Lands and Surveys considering rent hikes

The Guyana Lands and Surveys Commission (GL&SC) says it is considering raising land rents as one means of increasing revenue.

A release from the Ministry of the Presidency follows:

Commissioner and Chief Executive Officer (CEO) of the Guyana Lands and Surveys Commission (GL&SC), Mr. Trevor Benn, today, said that the Commission has undertaken a number of initiatives aimed at generating revenue to make its services more efficient and stakeholder-friendly. Mr. Benn made this announcement at a press briefing held at his D’urban Backlands office.

One of these major projects is a Lease/Rent Portfolio, through which the Commission aims to determine how many leases have been granted and how much income can be expected annually to aid in efficient programme planning. Based on the work done to date, Mr. Benn said, indications are that if the GL&SC were to receive all of the money it is owed, in January, for example, it would not be able to function for more than three months of the year.

Another option is to increase the rates for land rent, he said. “We have not had rent increases… for the last 15 years to be exact, since [2001], when the Commission came into being. So people are still paying very menial rates… For example, our maps, which are in use at the moment were done back in the 1960s/1970s.

To update those maps, per region, it’s roughly US$1 million so at the current rates that we are charging, which for example, for an agriculture lot is $100.00 per acre, in some areas, $200.00 per acre, we cannot service the Commission. We cannot bring the Commission to the 21st Century organisation that we really would like it to be,” the Commissioner said.

The GL&SC is the only agency authorised to approve and oversee surveys in the country and this is another way in which it is generating income. Mr. Benn also said that though the Commission still does most of its work manually, it is in the process of digitising its records, a process that is expected to be completed by the end of 2017, though it is undertaking same with a dearth of resources. The GL&SC is currently working on a project funded through the Guyana REDD+ Investment Fund (GRIF) that will help to provide the resources to speed-up its computerisation process, he said.

Meanwhile, the Commission is urging the public to desist from building structures on Government reserves areas. “It is illegal to occupy Government or State property without [the] permission of the State agency responsible, in this case the [GL&SC]… For some reason, however, there has been a lapse and people were allowed, wittingly or unwittingly, to occupy Government reserves. What we have found though is that it has become a real hindrance to the developmental works that the Government would like to pursue…. Therefore, the call that was made recently, one, is to remind people that it is illegal to do that and secondly, to tell people that going forward, it will not be encouraged,” the Commissioner said.

While some persons living on the reserves have been served notices to desist, the GL&SC is hampered from taking further action as some of them have been granted licence to occupy some portions of land.

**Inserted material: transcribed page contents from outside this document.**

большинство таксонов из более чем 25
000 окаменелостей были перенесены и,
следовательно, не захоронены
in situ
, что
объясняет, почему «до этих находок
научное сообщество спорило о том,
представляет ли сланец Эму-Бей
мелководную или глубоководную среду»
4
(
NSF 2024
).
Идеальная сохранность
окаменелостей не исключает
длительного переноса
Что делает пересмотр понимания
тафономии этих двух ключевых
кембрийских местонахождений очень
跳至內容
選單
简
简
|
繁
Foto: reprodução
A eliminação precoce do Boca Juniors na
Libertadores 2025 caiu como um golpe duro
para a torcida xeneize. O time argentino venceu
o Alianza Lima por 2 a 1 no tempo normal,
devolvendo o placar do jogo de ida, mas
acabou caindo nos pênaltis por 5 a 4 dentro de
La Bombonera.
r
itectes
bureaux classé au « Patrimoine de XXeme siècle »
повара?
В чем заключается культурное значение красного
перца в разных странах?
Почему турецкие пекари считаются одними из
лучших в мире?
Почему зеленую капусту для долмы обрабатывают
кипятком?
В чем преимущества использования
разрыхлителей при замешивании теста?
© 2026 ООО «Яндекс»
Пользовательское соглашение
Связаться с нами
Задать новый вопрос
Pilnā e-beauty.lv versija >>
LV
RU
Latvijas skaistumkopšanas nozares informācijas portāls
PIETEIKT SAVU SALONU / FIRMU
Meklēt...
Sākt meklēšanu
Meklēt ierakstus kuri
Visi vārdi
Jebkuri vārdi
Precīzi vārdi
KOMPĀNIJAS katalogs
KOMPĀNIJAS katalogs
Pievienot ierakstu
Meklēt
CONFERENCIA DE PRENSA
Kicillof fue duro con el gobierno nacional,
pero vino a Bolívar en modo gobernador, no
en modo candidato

“We’re saying to them that we’re not prepared to perpetually grant license to them to be on the reserve. In fact the licence is very clear that whenever government is ready for use of the reserve that they will have to vacate. So it is very clear to anyone, who may have had a licence in the past…  some people have begun to believe that this is a right and so without even getting approval from Lands and Surveys, they go on to the parapets, they go on to the reserves and so we’re trying to discontinue that practice.,” Mr. Benn said.

Licenses were issued on the Soesdyke-Linden Highway, for example, for persons to occupy sections of the buffer zone – the road reserve, and in several locations in regions Two, Three and Six as well as on the East Coast and East Bank of Demerara, he said. The Commissioner also made it clear that while the Town Councils and City Council may have granted license for persons to occupy certain reserves that practice is illegal. “As far as I am aware there is no relationship with those NDCs or the Town Councils that undertake such action and as far as the State Land Act is concerned, that is illegal,” he said.

Mr. Benn also noted that the recently published advertisement in the press warning persons against occupying the reserves is not intended to excite the public, “as at the moment we are not thinking about removing anyone. If you’re there, the Government, I’m sure, will have an arrangement to deal with the present squatters at some future point because at some point they will have to move, but that’s not our focus at the moment”.

Mr. Benn recently returned from a meeting for Government signatories to the United Nations Convention to Combat Desertification (UNCCD), held in Nairobi, Kenya where he reported on Guyana’s efforts to meet its obligations to the Convention. The GL&SC is the national focal point for Guyana. At that meeting, Guyana was asked to host the 2018 meeting, which will see representatives from at least 190 countries travelling here. These representatives will include technical experts from the environmental field, the sustainable land management field, and other areas. The 2017 meeting will be held in China. Guyana has also been asked to Chair the Regional body that supports the work of the UNCCD in the Region, Mr. Benn said. Minister of State, Mr. Joseph Harmon is the political focal point for the UNCCD.